Thursday, 12 July 2012

Thought disorder

In psychiatry, thought disorder (TD) or formal thought disorder (FTD) is a term used to describe serious problems with thinking, feelings, and behavior. The symptoms can include false belief about self or others, paranoia, hearing or seeing things that other people don’t see, disconnected speech or thinking; feelings that don’t match the situation. People affected by a thought disorder may present with incomprehensible language, either speech or writing, that is presumed to reflect thinking. There are different types. For example, language may be difficult to understand if it switches quickly from one unrelated idea to another (flight of ideas) or if it is long-winded and very delayed at reaching its goal (circumstantiality) or if words are inappropriately strung together resulting in gibberish (word salad).

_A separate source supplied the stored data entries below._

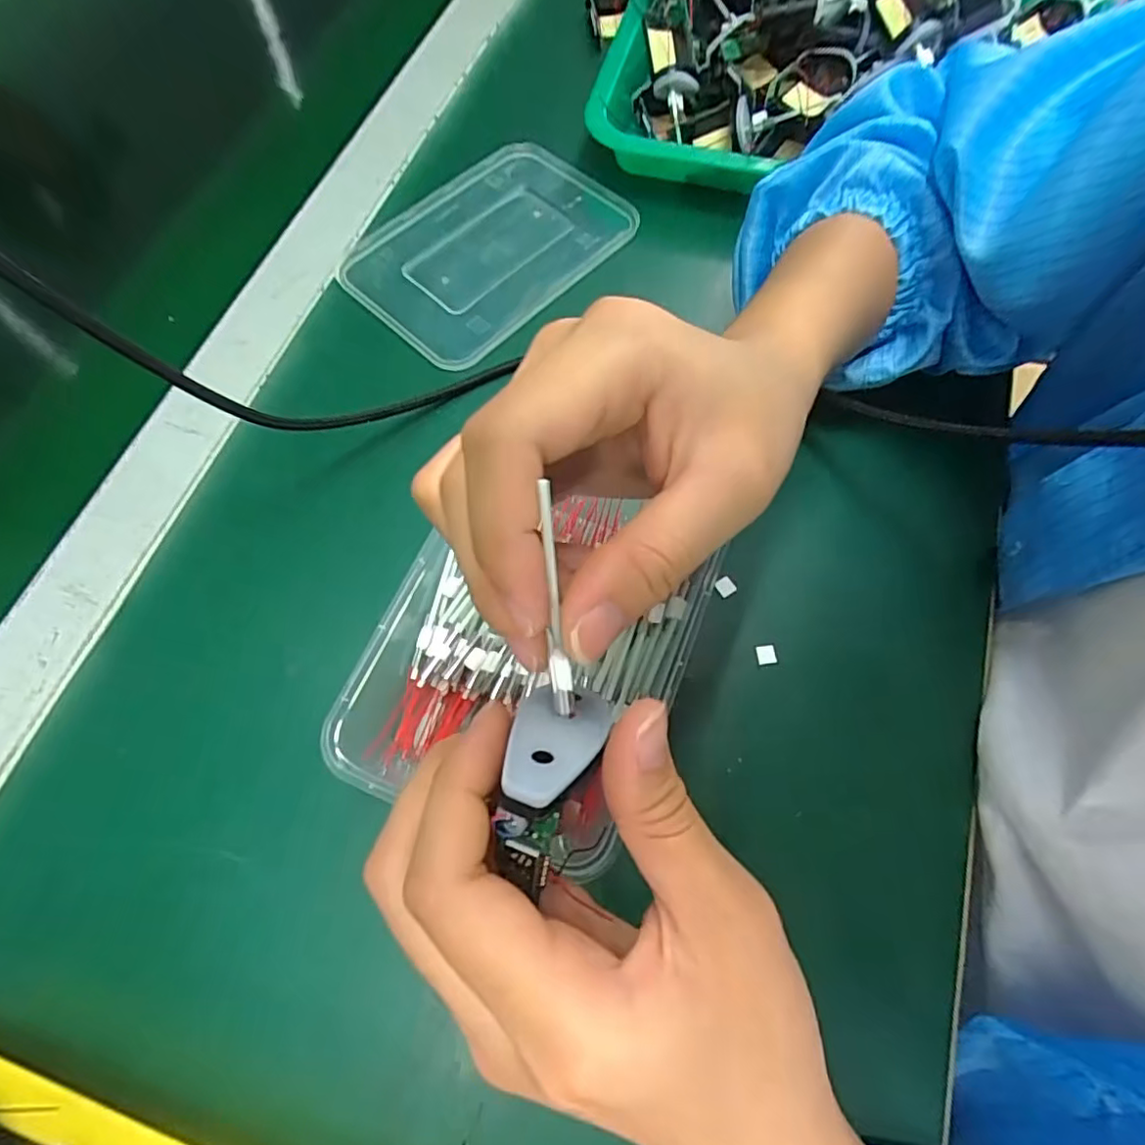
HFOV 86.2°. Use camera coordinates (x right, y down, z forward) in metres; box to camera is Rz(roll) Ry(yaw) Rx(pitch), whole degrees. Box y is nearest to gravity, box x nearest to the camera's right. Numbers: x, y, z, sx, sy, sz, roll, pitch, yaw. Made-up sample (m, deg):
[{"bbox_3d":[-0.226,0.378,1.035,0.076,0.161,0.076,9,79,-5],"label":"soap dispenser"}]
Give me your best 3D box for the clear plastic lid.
[{"bbox_3d":[-0.050,-0.203,0.377,0.119,0.010,0.168,42,75,15],"label":"clear plastic lid"}]

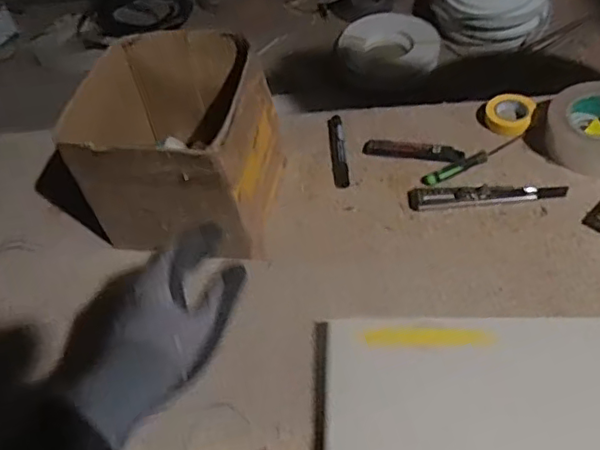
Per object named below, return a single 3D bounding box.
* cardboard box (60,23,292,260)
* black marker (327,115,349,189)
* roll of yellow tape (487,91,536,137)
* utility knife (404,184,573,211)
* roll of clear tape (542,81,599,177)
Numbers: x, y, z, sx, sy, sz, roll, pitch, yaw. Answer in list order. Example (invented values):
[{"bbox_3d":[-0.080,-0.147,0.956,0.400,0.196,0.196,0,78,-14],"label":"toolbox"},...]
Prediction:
[{"bbox_3d":[-0.137,-0.101,0.721,0.199,0.179,0.228,2,52,8],"label":"cardboard box"},{"bbox_3d":[0.051,-0.102,0.812,0.020,0.015,0.136,-5,52,2],"label":"black marker"},{"bbox_3d":[0.283,-0.153,0.811,0.060,0.022,0.074,15,55,17],"label":"roll of yellow tape"},{"bbox_3d":[0.227,-0.039,0.734,0.185,0.010,0.032,-3,52,4],"label":"utility knife"},{"bbox_3d":[0.375,-0.124,0.756,0.124,0.058,0.124,-3,52,4],"label":"roll of clear tape"}]

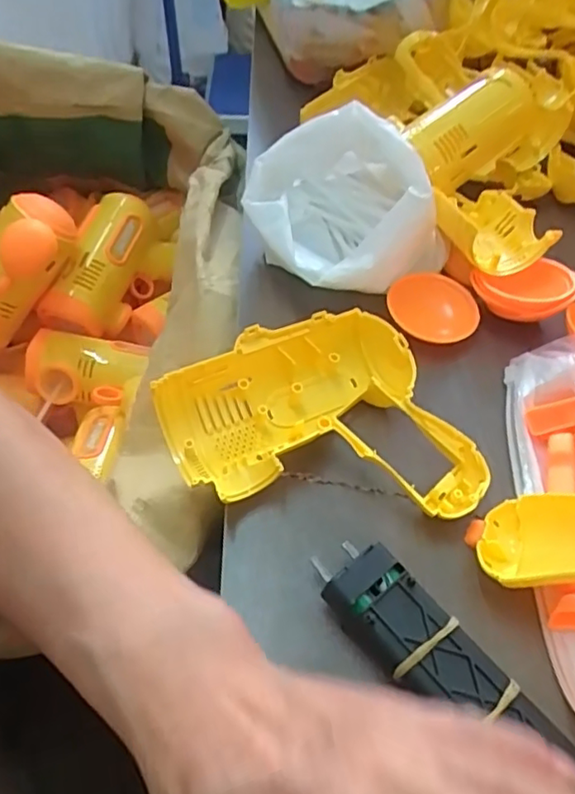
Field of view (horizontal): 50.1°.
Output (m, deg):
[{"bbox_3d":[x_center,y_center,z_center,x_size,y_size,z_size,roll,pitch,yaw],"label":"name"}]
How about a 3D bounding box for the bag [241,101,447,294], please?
[{"bbox_3d":[0.034,-0.123,0.389,0.111,0.065,0.115,-23,56,-19],"label":"bag"}]

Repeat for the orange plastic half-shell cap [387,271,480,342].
[{"bbox_3d":[0.088,-0.055,0.373,0.053,0.015,0.045,13,52,8],"label":"orange plastic half-shell cap"}]

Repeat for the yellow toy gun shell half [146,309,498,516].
[{"bbox_3d":[0.016,0.019,0.305,0.134,0.035,0.121,-20,55,-17],"label":"yellow toy gun shell half"}]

Psychiatrists consider formal thought disorder as being one of two types of "thinking" or "thought" disorders, the other type being delusions. The latter involves "content" while the former involves "form". Although the term "thought disorder" can refer to either type, in common parlance it refers most often to a disorder of thought "form" also known as Formal Thought Disorder. It is usually considered a symptom of psychotic mental illness, although it occasionally appears in other conditions. For example, pressured speech and flight of ideas may be present in mania. Clanging or echolalia may be present in Tourette syndrome. Eugen Bleuler, who named schizophrenia, held that its defining characteristic was a disorder of the thinking process. However, Formal thought disorder is not unique to schizophrenia or psychosis. So-called “organic” patients with a clouded consciousness, like that found in delirium, also have a formal thought disorder. However, there is a vague clinical difference between the two.

Schizophrenic or psychotic patients are less likely to demonstrate awareness or concern about it  because it results from a fundamental inability to use the same type of Aristotelian logic as everyone else does whereas so-called “organic” patients with a clouded consciousness usually do demonstrate awareness and concern about it, by complaining about being “confused” or “unable to think straight” because it results, instead, from various cognitive deficits.